Given records ▸
- Opening Delimiter -
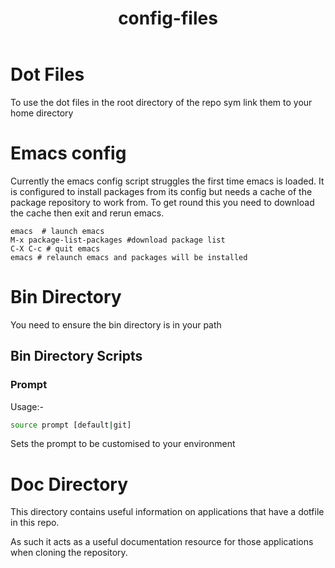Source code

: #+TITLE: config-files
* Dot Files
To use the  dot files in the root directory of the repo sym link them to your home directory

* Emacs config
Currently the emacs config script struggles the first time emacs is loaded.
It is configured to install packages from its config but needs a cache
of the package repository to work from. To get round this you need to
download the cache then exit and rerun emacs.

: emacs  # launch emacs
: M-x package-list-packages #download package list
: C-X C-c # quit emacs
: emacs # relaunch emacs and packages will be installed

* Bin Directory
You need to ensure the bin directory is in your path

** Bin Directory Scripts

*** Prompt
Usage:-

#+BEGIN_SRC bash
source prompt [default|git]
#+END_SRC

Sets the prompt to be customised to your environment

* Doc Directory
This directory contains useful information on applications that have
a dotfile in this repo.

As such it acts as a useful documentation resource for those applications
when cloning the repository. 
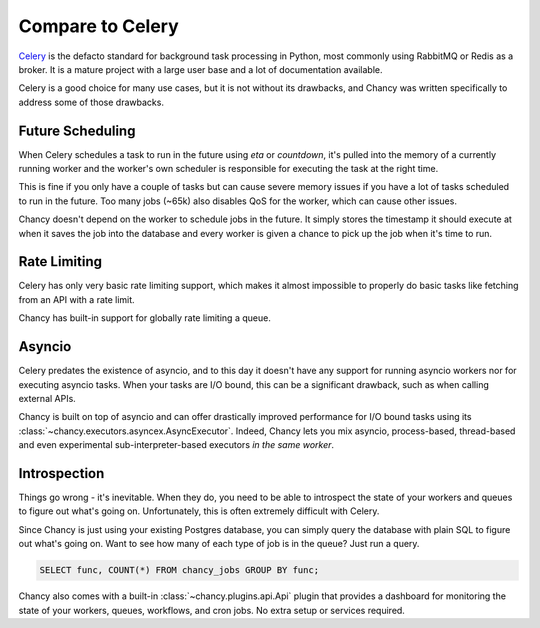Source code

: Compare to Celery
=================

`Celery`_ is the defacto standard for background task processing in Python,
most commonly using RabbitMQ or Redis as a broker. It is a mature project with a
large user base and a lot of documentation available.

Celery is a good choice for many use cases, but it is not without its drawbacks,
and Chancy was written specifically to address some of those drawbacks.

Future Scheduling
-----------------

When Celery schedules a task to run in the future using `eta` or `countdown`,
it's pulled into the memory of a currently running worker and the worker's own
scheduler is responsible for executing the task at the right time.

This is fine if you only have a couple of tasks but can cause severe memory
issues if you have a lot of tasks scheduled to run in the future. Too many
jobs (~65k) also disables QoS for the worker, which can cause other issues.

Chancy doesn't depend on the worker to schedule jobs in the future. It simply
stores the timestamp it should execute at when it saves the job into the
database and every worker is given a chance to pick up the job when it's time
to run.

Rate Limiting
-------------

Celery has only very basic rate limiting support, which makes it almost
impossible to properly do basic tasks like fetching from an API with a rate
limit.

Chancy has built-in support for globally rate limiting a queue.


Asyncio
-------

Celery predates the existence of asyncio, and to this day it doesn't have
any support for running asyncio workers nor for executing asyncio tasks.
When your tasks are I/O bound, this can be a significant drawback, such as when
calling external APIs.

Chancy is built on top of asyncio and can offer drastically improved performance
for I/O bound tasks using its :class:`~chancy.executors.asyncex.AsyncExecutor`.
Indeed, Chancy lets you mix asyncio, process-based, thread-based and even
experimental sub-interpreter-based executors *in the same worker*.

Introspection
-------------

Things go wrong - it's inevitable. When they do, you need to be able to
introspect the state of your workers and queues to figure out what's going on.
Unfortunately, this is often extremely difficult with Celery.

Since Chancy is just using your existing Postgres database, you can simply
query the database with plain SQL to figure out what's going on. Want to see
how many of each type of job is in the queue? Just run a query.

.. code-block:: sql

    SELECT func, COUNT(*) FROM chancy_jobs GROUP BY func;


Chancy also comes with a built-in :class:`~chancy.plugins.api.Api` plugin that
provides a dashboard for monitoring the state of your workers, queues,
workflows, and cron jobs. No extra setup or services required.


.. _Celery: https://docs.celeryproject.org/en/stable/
- Closing Delimiter -
- Opening Delimiter -
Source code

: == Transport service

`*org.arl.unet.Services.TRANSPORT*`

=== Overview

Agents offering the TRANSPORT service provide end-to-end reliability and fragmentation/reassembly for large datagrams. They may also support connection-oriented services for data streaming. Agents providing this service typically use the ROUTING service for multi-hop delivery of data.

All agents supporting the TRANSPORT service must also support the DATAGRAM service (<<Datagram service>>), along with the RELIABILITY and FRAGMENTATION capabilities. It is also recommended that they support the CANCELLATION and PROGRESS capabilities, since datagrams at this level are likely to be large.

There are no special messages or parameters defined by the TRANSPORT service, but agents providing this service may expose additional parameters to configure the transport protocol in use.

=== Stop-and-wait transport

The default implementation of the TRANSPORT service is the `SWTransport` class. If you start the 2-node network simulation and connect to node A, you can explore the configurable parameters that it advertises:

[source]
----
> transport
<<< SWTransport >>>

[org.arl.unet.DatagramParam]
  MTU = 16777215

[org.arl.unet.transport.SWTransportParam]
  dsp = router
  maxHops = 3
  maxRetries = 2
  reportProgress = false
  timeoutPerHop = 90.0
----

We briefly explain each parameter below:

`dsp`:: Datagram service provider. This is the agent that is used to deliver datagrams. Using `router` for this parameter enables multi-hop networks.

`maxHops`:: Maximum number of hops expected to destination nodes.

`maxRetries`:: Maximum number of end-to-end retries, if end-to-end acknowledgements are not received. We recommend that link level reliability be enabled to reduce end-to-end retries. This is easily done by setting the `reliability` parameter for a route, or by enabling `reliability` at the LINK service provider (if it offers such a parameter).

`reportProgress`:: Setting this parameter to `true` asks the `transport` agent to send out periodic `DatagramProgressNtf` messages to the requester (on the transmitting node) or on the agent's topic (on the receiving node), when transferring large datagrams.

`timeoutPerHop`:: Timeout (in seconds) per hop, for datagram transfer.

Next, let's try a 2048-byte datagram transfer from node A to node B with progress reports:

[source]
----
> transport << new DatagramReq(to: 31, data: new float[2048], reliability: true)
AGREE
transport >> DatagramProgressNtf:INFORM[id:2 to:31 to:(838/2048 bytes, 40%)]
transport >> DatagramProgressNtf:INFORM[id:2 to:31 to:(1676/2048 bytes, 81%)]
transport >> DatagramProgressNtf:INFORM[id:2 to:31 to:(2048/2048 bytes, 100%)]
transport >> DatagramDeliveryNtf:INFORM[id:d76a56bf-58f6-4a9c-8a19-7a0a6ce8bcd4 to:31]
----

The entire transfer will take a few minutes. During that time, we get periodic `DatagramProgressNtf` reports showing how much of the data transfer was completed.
- Closing Delimiter -
Return each line of the listing that holds the string "maxRetries".

Response area ▸
  maxRetries = 2
`maxRetries`:: Maximum number of end-to-end retries, if end-to-end acknowledgements are not received. We recommend that link level reliability be enabled to reduce end-to-end retries. This is easily done by setting the `reliability` parameter for a route, or by enabling `reliability` at the LINK service provider (if it offers such a parameter).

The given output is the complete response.